On the contrary, she had never respected him so much. She got herself into opposition to him by provoking him to speak with pride of his army; but the opposition was artificial, and she called to Carlo Ammiani in heart. “I will leave these places, cover up my head, and crouch till the struggle is decided.”

The difficulty was now to be happily rid of Wilfrid by leaving him in safety. Piedmontese horse scoured the neighbourhood, and any mischance that might befall him she traced to her hand. She dreaded at every instant to hear him speak of his love for her; yet how sweet it would have been to hear it,—to hear him speak of passionate love; to shape it in deep music; to hear one crave for what she gave to another! “I am sinking: I am growing degraded,” she thought. But there was no other way for her to quicken her imagination of her distant and offended lover. The sights on the plains were strange contrasts to these conflicting inner emotions: she seemed to be living in two divided worlds.

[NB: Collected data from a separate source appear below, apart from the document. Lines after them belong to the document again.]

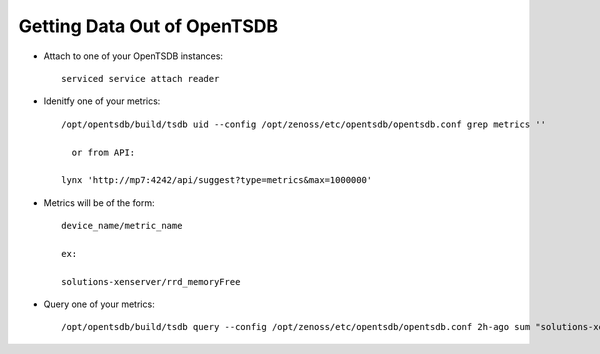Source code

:Getting Data Out of OpenTSDB
================================

* Attach to one of your OpenTSDB instances::

    serviced service attach reader

* Idenitfy one of your metrics::

    /opt/opentsdb/build/tsdb uid --config /opt/zenoss/etc/opentsdb/opentsdb.conf grep metrics ''

      or from API:

    lynx 'http://mp7:4242/api/suggest?type=metrics&max=1000000'

* Metrics will be of the form::

    device_name/metric_name

    ex:

    solutions-xenserver/rrd_memoryFree

* Query one of your metrics::

   /opt/opentsdb/build/tsdb query --config /opt/zenoss/etc/opentsdb/opentsdb.conf 2h-ago sum "solutions-xenserver/rrd_memoryFree"
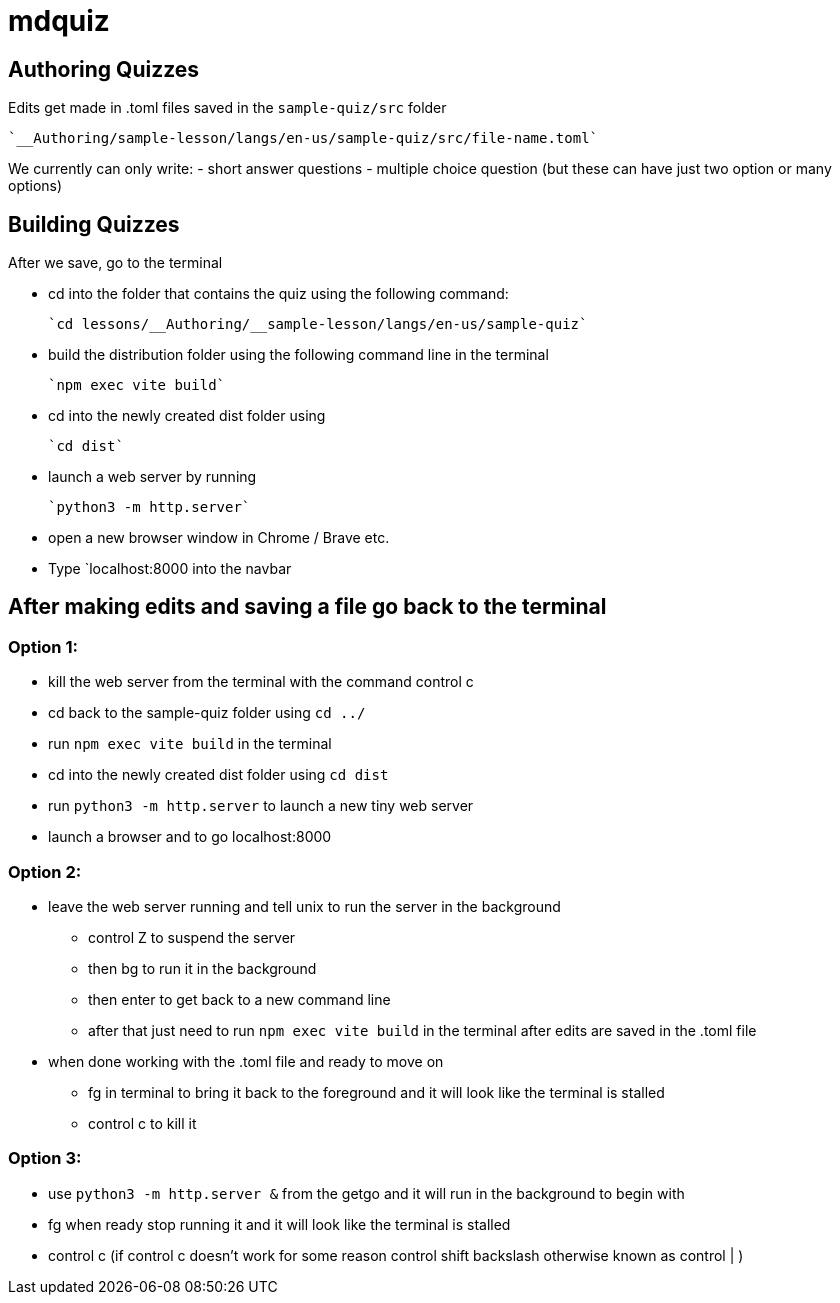 = mdquiz

== Authoring Quizzes

Edits get made in .toml files saved in the `sample-quiz/src` folder
	
	`__Authoring/sample-lesson/langs/en-us/sample-quiz/src/file-name.toml`

We currently can only write:
- short answer questions 
- multiple choice question (but these can have just two option or many options)

== Building Quizzes

After we save, go to the terminal

- cd into the folder that contains the quiz using the following command:

	`cd lessons/__Authoring/__sample-lesson/langs/en-us/sample-quiz`


- build the distribution folder using the following command line in the terminal

	`npm exec vite build` 


- cd into the newly created dist folder using 

	`cd dist`


- launch a web server by running

	`python3 -m http.server` 


- open a new browser window in Chrome / Brave etc.

- Type `localhost:8000 into the navbar


== After making edits and saving a file go back to the terminal

=== Option 1:

- kill the web server from the terminal with the command control c

- cd back to the sample-quiz folder using `cd ../`

- run `npm exec vite build` in the terminal

- cd into the newly created dist folder using `cd dist`

- run `python3 -m http.server` to launch a new tiny web server

- launch a browser and to go localhost:8000

=== Option 2: 

- leave the web server running and tell unix to run the server in the background

	* control Z to suspend the server
 	* then bg to run it in the background
 	* then enter to get back to a new command line
  	* after that just need to run `npm exec vite build` in the terminal after edits are saved in the .toml file

- when done working with the .toml file and ready to move on

	* fg in terminal to bring it back to the foreground and it will look like the terminal is stalled
	* control c to kill it

=== Option 3:

- use `python3 -m http.server &` from the getgo and it will run in the background to begin with
- fg when ready stop running it and it will look like the terminal is stalled
- control c
(if control c doesn't work for some reason control shift backslash otherwise known as control | )
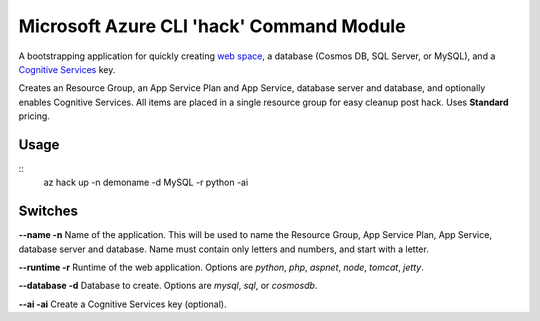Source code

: =========================================
Microsoft Azure CLI 'hack' Command Module
=========================================

A bootstrapping application for quickly creating `web space <https://azure.microsoft.com/en-us/services/app-service/>`_, a database (Cosmos DB, SQL Server, or MySQL), and a `Cognitive Services <https://azure.microsoft.com/en-us/services/cognitive-services/>`_ key.

Creates an Resource Group, an App Service Plan and App Service, database server and database, and optionally enables Cognitive Services. All items are placed in a single resource group for easy cleanup post hack. Uses **Standard** pricing.

-----
Usage
-----

::
    az hack up -n demoname -d MySQL -r python -ai

--------
Switches
--------

**--name -n**
Name of the application. This will be used to name the Resource Group, App Service Plan, App Service, database server and database. Name must contain only letters and numbers, and start with a letter.

**--runtime -r**
Runtime of the web application. Options are *python*, *php*, *aspnet*, *node*, *tomcat*, *jetty*.

**--database -d**
Database to create. Options are *mysql*, *sql*, or *cosmosdb*.

**--ai -ai**
Create a Cognitive Services key (optional).
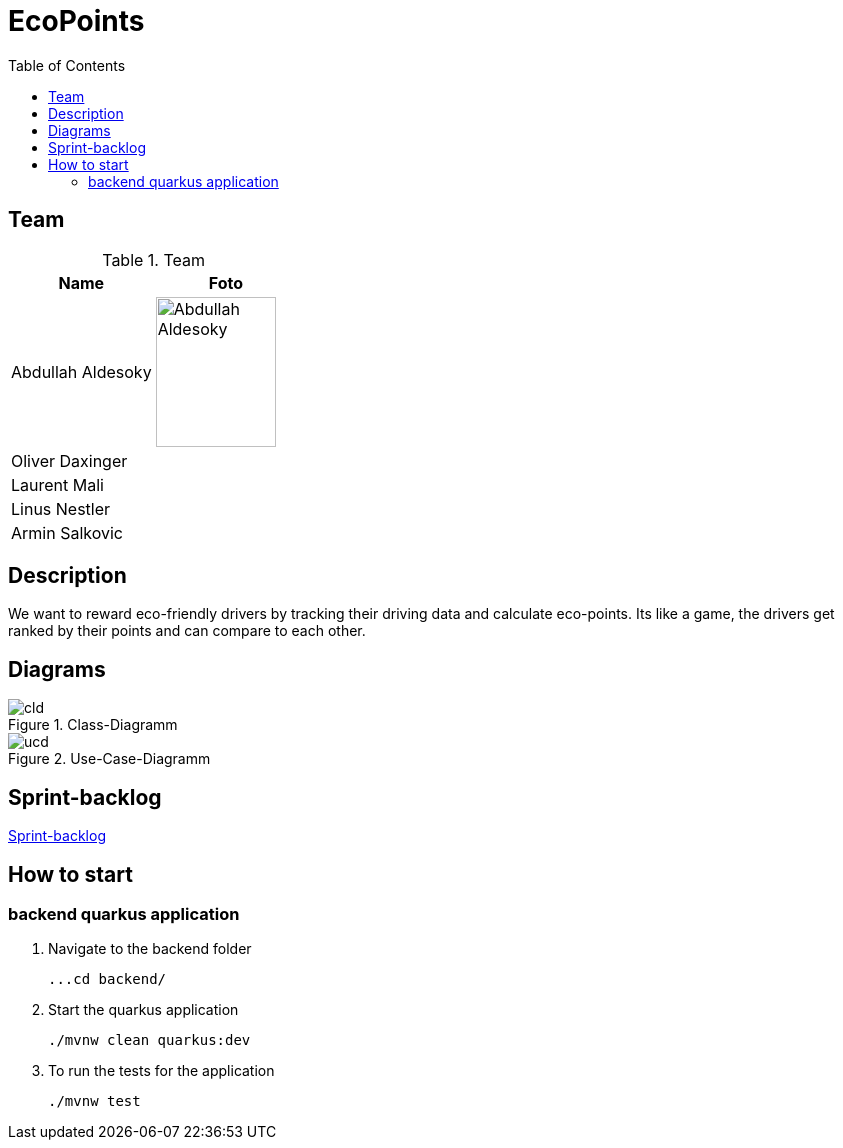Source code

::toc: left

= EcoPoints

== Team

.Team
|===
|Name |Foto

|Abdullah Aldesoky
| image:img/Abdullah-Aldesoky.jpg[width=120, height=150]

|Oliver Daxinger
|

|Laurent Mali
|

|Linus Nestler
|

|Armin Salkovic
|

|===

== Description

We want to reward eco-friendly drivers by tracking their driving data
and calculate eco-points. Its like a game, the drivers get ranked by their points and
can compare to each other.

// == Minimum Viable Product
//
// Eine App die auf Android läuft und die Maximale Beschleunigung ausliest und anzeigt
//
//
//
// Unter den autofahrern ein ranking das man umweltfreundlicher faährt
// Verbrennungsmotor auto fahrer umweltfreundlicher fahren
// Österreichische fahrer mit verbrennungsmotor auto
//
// Weniger co2 ausstoß
// Ergebniss ranking
//
// Feedback (app)
// Gamifacation
// Vergleichsplatform
// Verhaltensänderung bei autofahrern herbeigerufen wird.
// Weleche sensoren hat so ein handy?
// Aufgrund dieser ein Modell entwickeln
// FahrverhaltenVergleichsplatform
//
// Int

== Diagrams

.Class-Diagramm
image::http://www.plantuml.com/plantuml/proxy?cache=no&src=https://raw.githubusercontent.com/2324-4bhif-syp/2324-4bhif-syp-project-ecopoints/main/asciidocs/plantuml/cld.puml[]

.Use-Case-Diagramm
image::http://www.plantuml.com/plantuml/proxy?cache=no&src=https://raw.githubusercontent.com/2324-4bhif-syp/2324-4bhif-syp-project-ecopoints/main/asciidocs/plantuml/ucd.puml[]

== Sprint-backlog

https://vm81.htl-leonding.ac.at/agiles/99-375/current[Sprint-backlog]

== How to start
=== backend quarkus application

1. Navigate to the backend folder

 ...cd backend/

2. Start the quarkus application

    ./mvnw clean quarkus:dev

3. To run the tests for the application

    ./mvnw test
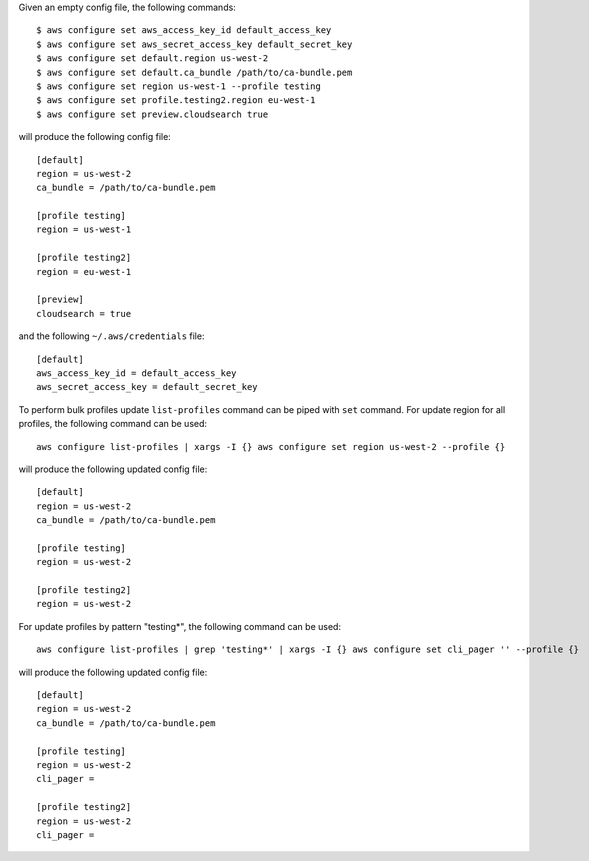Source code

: Given an empty config file, the following commands::

    $ aws configure set aws_access_key_id default_access_key
    $ aws configure set aws_secret_access_key default_secret_key
    $ aws configure set default.region us-west-2
    $ aws configure set default.ca_bundle /path/to/ca-bundle.pem
    $ aws configure set region us-west-1 --profile testing
    $ aws configure set profile.testing2.region eu-west-1
    $ aws configure set preview.cloudsearch true

will produce the following config file::

    [default]
    region = us-west-2
    ca_bundle = /path/to/ca-bundle.pem

    [profile testing]
    region = us-west-1

    [profile testing2]
    region = eu-west-1

    [preview]
    cloudsearch = true

and the following ``~/.aws/credentials`` file::

    [default]
    aws_access_key_id = default_access_key
    aws_secret_access_key = default_secret_key

To perform bulk profiles update ``list-profiles`` command can be piped with ``set`` command.
For update region for all profiles, the following command can be used::

    aws configure list-profiles | xargs -I {} aws configure set region us-west-2 --profile {}

will produce the following updated config file::

    [default]
    region = us-west-2
    ca_bundle = /path/to/ca-bundle.pem

    [profile testing]
    region = us-west-2

    [profile testing2]
    region = us-west-2

For update profiles by pattern "testing*", the following command can be used::

    aws configure list-profiles | grep 'testing*' | xargs -I {} aws configure set cli_pager '' --profile {}

will produce the following updated config file::

    [default]
    region = us-west-2
    ca_bundle = /path/to/ca-bundle.pem

    [profile testing]
    region = us-west-2
    cli_pager =

    [profile testing2]
    region = us-west-2
    cli_pager =
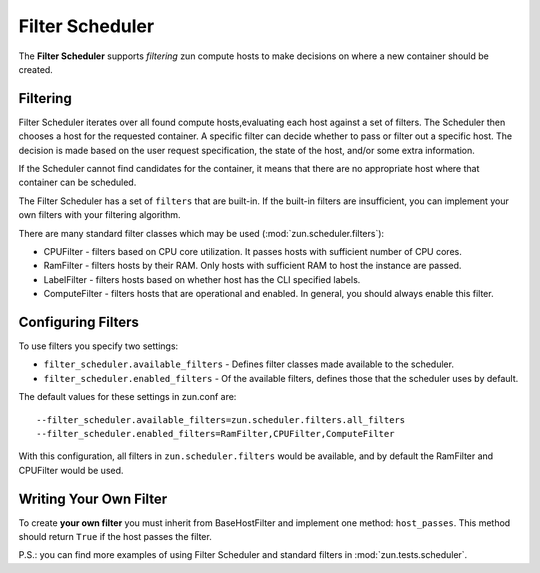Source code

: Filter Scheduler
================

The **Filter Scheduler** supports `filtering` zun compute hosts to make
decisions on where a new container should be created.

Filtering
---------

Filter Scheduler iterates over all found compute hosts,evaluating each host
against a set of filters. The Scheduler then chooses a host for the requested
container. A specific filter can decide whether to pass or filter out a
specific host. The decision is made based on the user request specification,
the state of the host, and/or some extra information.

If the Scheduler cannot find candidates for the container, it means that
there are no appropriate host where that container can be scheduled.

The Filter Scheduler has a set of ``filters`` that are built-in. If the
built-in filters are insufficient, you can implement your own filters with your
filtering algorithm.

There are many standard filter classes which may be used
(:mod:`zun.scheduler.filters`):

* CPUFilter - filters based on CPU core utilization. It passes hosts with
  sufficient number of CPU cores.
* RamFilter - filters hosts by their RAM. Only hosts with sufficient RAM
  to host the instance are passed.
* LabelFilter - filters hosts based on whether host has the CLI specified
  labels.
* ComputeFilter - filters hosts that are operational and enabled. In general,
  you should always enable this filter.

Configuring Filters
-------------------

To use filters you specify two settings:

* ``filter_scheduler.available_filters`` - Defines filter classes made
  available to the scheduler.
* ``filter_scheduler.enabled_filters`` - Of the available filters, defines
  those that the scheduler uses by default.

The default values for these settings in zun.conf are:

::

    --filter_scheduler.available_filters=zun.scheduler.filters.all_filters
    --filter_scheduler.enabled_filters=RamFilter,CPUFilter,ComputeFilter

With this configuration, all filters in ``zun.scheduler.filters``
would be available, and by default the RamFilter and CPUFilter would be
used.

Writing Your Own Filter
-----------------------

To create **your own filter** you must inherit from
BaseHostFilter and implement one method:
``host_passes``. This method should return ``True`` if the host passes the
filter.

P.S.: you can find more examples of using Filter Scheduler and standard filters
in :mod:`zun.tests.scheduler`.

Pericles declared anew that she was mistress of the carriage. She issued orders: “The nearest point to Rivoli, and then to Brescia.”

Pericles broke into shouts. “She has arrived at her reason! Hurrah for Brescia! I beheld you,” he confessed to Wilfrid,—“it was on ze right of Mincio, my friend. I did not know you were so true for Art, or what a hand I would have reached to you! Excuse me now. Let us whip on. I am your banker. I shall desire you not to be shot or sabred. You are deserving of an effigy on a theatral grand stair-case!” His gratitude could no further express itself. In joy he whipped the horses on. Fools might be fighting—he was the conqueror. From Brescia, one leap took him in fancy to London. He composed mentally a letter to be forwarded immediately to a London manager, directing him to cause the appearance of articles in the journals on the grand new prima donna, whose singing had awakened the people of Italy.

Another day brought them in view of the Lago di Garda. The flag of Sardinia hung from the walls of Peschiera. And now Vittoria saw the Pastrengo hills—dear hills, that drove her wretched languor out of her, and made her soul and body one again. The horses were going at a gallop. Shots were heard. To the left of them, somewhat in the rear, on higher ground, there was an encounter of a body of Austrians and Italians: Tyrolese riflemen and the volunteers. Pericles was raving. He refused to draw the reins till they had reached the village, where one of the horses dropped. From the windows of the inn, fronting a clear space, Vittoria beheld a guard of Austrians surrounding two or more prisoners. A woman sat near them with her head buried in her lap. Presently an officer left the door of the inn and spoke to the soldiers. “That is Count Karl von Lenkenstein,” Wilfrid said in a whisper. Pericles had been speaking with Count Karl and came up to the room, saying, “We are to observe something; but we are safe; it is only fortune of war.” Wilfrid immediately went out to report himself. He was seen giving his papers, after which Count Karl waved his finger back to the inn, and he returned. Vittoria sprang to her feet at the words he uttered. Rinaldo Guidascarpi was one of the prisoners. The others Wilfrid professed not to know. The woman was the wife of Barto Rizzo.

In the great red of sunset the Tyrolese riflemen and a body of Italians in Austrian fatigue uniform marched into the village. These formed in the space before the inn. It seemed as if Count Karl were declaiming an indictment. A voice answered, “I am the man.” It was clear and straight as a voice that goes up in the night. Then a procession walked some paces on. The woman followed. She fell prostrate at the feet of Count Karl. He listened to her and nodded. Rinaldo Guidascarpi stood alone with bandaged eyes. The woman advanced to him; she put her mouth on his ear; there she hung.

Vittoria heard a single shot. Rinaldo Guidascarpi lay stretched upon the ground and the woman stood over him.